Mas a mais impressionante — e mais trágica — destruição de um monumento soviético aconteceu na Geórgia, a 19 de dezembro de 2009. O Presidente Mikheil Saakashvili (de 2005 a 2013) num gesto simbólico de “de-sovietização” mandou explodir o Monumento da Glória Militar em Kutaisi para aí construir um novo parlamento. A explosão da estrutura de ferro de 40 metros lançou destroços por centenas de metros, matando uma mulher e a filha e ferindo várias pessoas, algumas com gravidade.

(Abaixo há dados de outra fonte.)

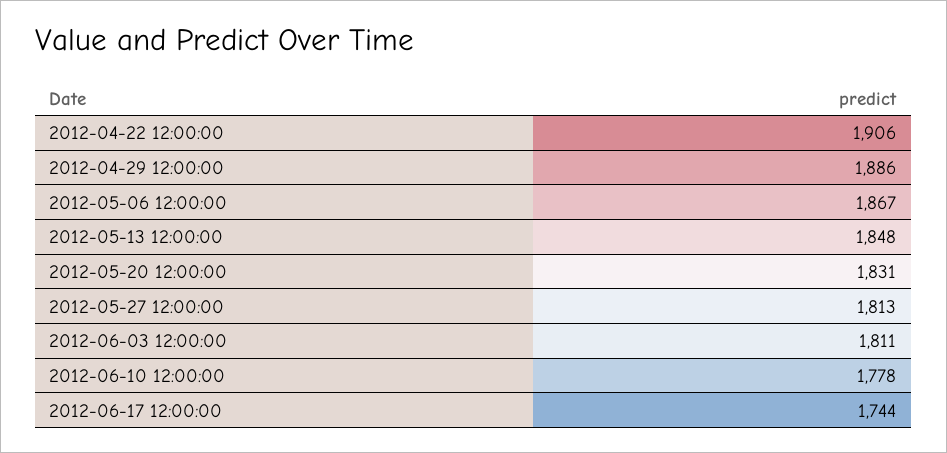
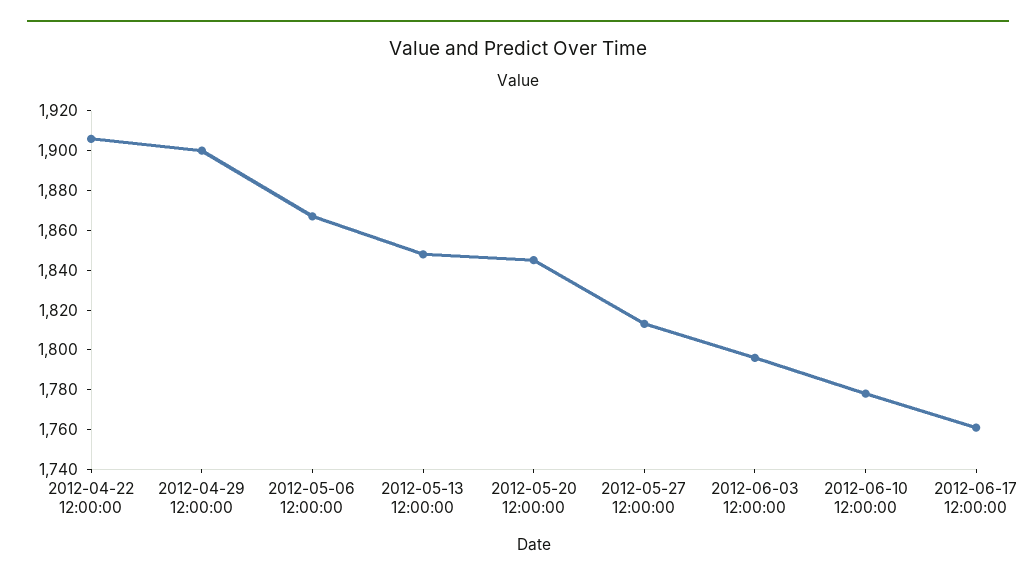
2012-04-29 12:00:00: 1886 -> 1900
2012-05-20 12:00:00: 1831 -> 1845
2012-06-03 12:00:00: 1811 -> 1795
2012-06-17 12:00:00: 1744 -> 1760

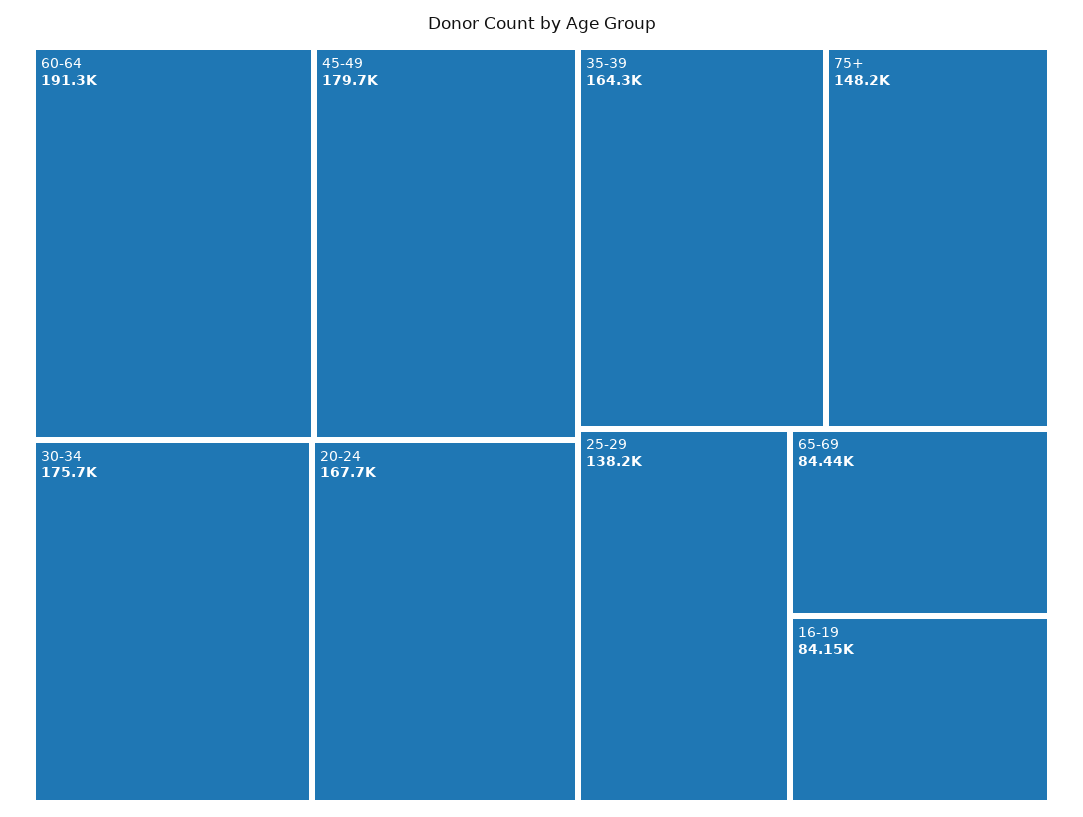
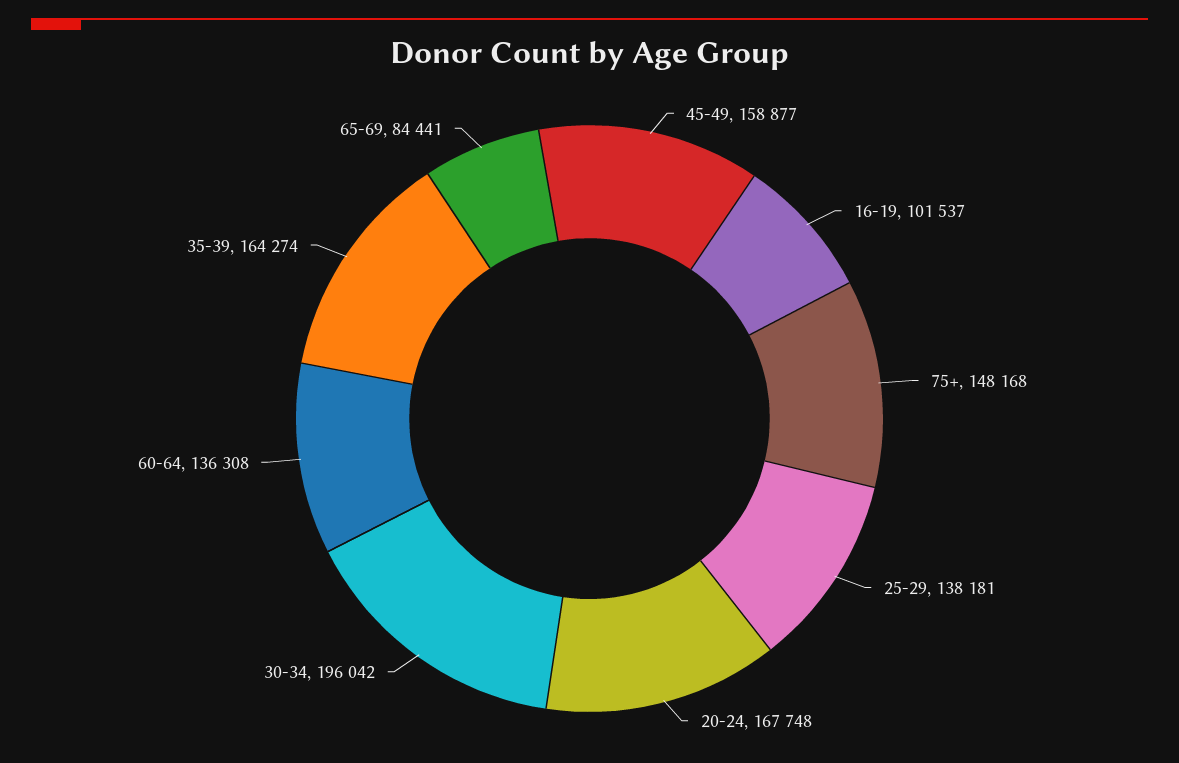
60-64: 191300 -> 136308
45-49: 179700 -> 158877
30-34: 175700 -> 196042
16-19: 84150 -> 101537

Dia da Vitória: as 24 horas que separaram o ocidente da Rússia
Para os países da Europa de leste poderem reescrever a sua história denunciando a ocupação soviética e deixando de adorar os seus símbolos será preciso mais do que retirar estátuas e monumentos ou mudar nomes de ruas e escolas, é preciso adotar outras medidas: chamar II Guerra Mundial ao conflito global dos anos 1940 e não “Grande Guerra Patriótica” como o definia a União Soviética; e admitir que a guerra teve início quando a Alemanha invadiu a Polónia a 1 de setembro de 1939.
A invasão que marca o início da guerra aconteceu cerca de uma semana depois de assinado o pacto de não agressão entre os ministros das Relações Externas da União Soviética, Vyacheslav Molotov, e da Alemanha nazi, Joachim von Ribbentrop — um pacto com um acordo secreto para dividir a Europa (e a Polónia) em dois, metade para cada um dos Estados totalitários. A Rússia assinalou o aniversário do tratado a 23 de agosto e voltou a omitir esta parte da história.

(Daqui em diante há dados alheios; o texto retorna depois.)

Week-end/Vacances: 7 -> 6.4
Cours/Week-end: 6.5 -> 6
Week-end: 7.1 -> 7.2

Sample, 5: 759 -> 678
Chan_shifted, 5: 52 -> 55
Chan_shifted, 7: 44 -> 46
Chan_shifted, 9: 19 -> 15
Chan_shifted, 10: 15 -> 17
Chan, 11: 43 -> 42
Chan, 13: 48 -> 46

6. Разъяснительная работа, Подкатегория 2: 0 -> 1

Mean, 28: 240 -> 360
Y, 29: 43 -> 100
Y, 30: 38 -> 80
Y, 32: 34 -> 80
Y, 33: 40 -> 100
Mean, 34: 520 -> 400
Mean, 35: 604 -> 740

Por outro lado, os países da Europa de leste também urgem os colegas da União Europeia a combaterem juntos a tentativa da Rússia de reescrever a história e a desinformação e propaganda russa nesse sentido. “A carta conjunta sobre a memória europeia” foi assinada pelos Presidentes da Lituânia e Roménia e pelos primeiros-ministros da Estónia, Letónia e Polónia.
Outra data que opõe a União Soviética (e agora a Rússia) aos restantes países ocidentais é a que marca o fim da II Guerra Mundial e, como tal, o Dia da Vitória dos aliados contra a Alemanha nazi. Os nazis capitularam e a 7 de maio de 1945 assinaram um um “Ato de Rendição Militar” incondicional e um cessar-fogo que entraria em vigor no final do dia seguinte — 8 de maio, o Dia da Vitória no ocidente — em Reims, na França, como lembra a National Geographic.

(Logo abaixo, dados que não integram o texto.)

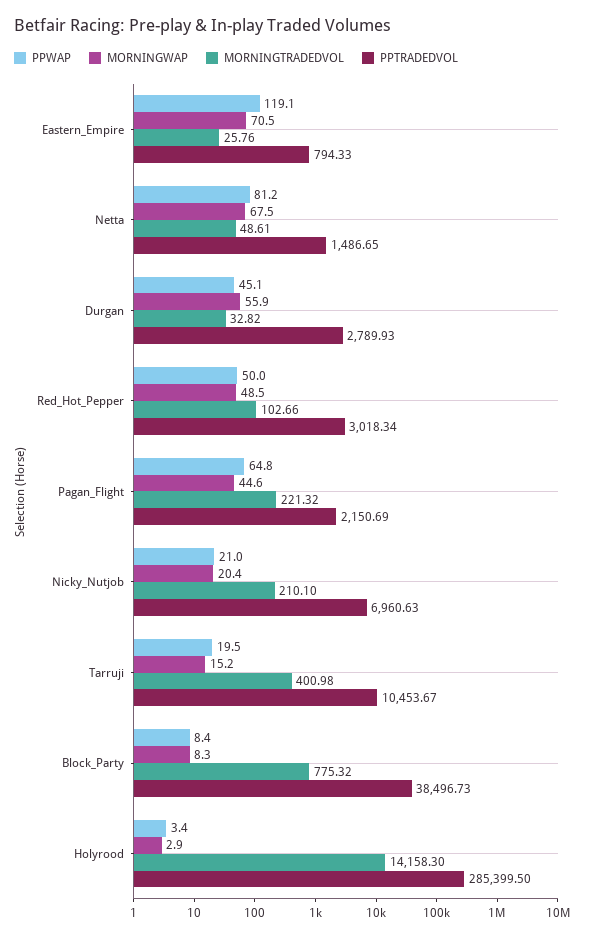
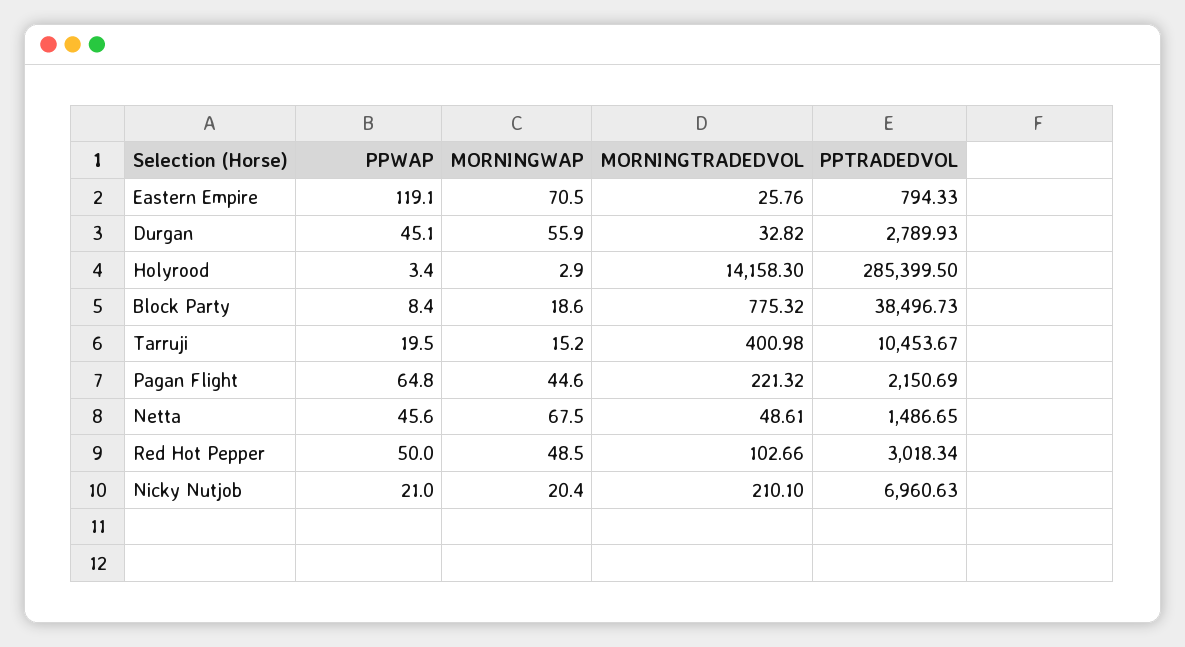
PPWAP, Netta: 81.2 -> 45.6
MORNINGWAP, Block_Party: 8.3 -> 18.6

Estaline, no entanto, exigiu uma nova rendição em Berlim, na presença de oficiais graduados tanto do lado nazi como do lado soviético, como aconteceu no dia 8 (e o cessar-fogo no dia seguinte). É por isso que a comunidade russófona celebra o dia 9 de maio como o Dia da Vitória — aliás, a rendição de Reims só foi anunciada na URSS depois de conhecida a rendição de Berlim.
Os monumentos usados para celebrar a vitória soviética sobre o nazis no dia 9 de maio são, muitas vezes, o palco dos confrontos entre os que falam em libertação e os que dizem que foi o início da ocupação soviética nos países da Europa de leste. Na Letónia, por exemplo, o dia deixou de ser celebrado oficialmente com a declaração da independência.
Nos quatro anos que se seguiram, de 1991 a 1994, o dia 9 de maio serviu para lembrar as vítimas da II Guerra Mundial e fazia parte do calendário de feriados nacionais — mas isso acabou. Desde 1995 que é celebrado o dia 8 de maio, “O Dia da Destruição do Nazismo e o Dia das Vítimas da Segunda Guerra Mundial”. No ano seguinte, o dia 9 de maio passou a ser celebrado com o Dia da Europa. A comunidade russófona, porém, nunca celebrou este dia e continua a celebrar a Grande Vitória nos símbolos soviéticos, como o agora parcialmente destruído monumento do parque de Riga.
Na Lituânia, onde os soldados do cemitério de Antakalnis eram o local de celebração soviético, o Dia da Vitória passou a ser celebrado a 8 de maio, tal como nos restantes países da União Europeia. A mudança aconteceu em 2005, um ano depois de os três Estados Bálticos se terem juntado à UE.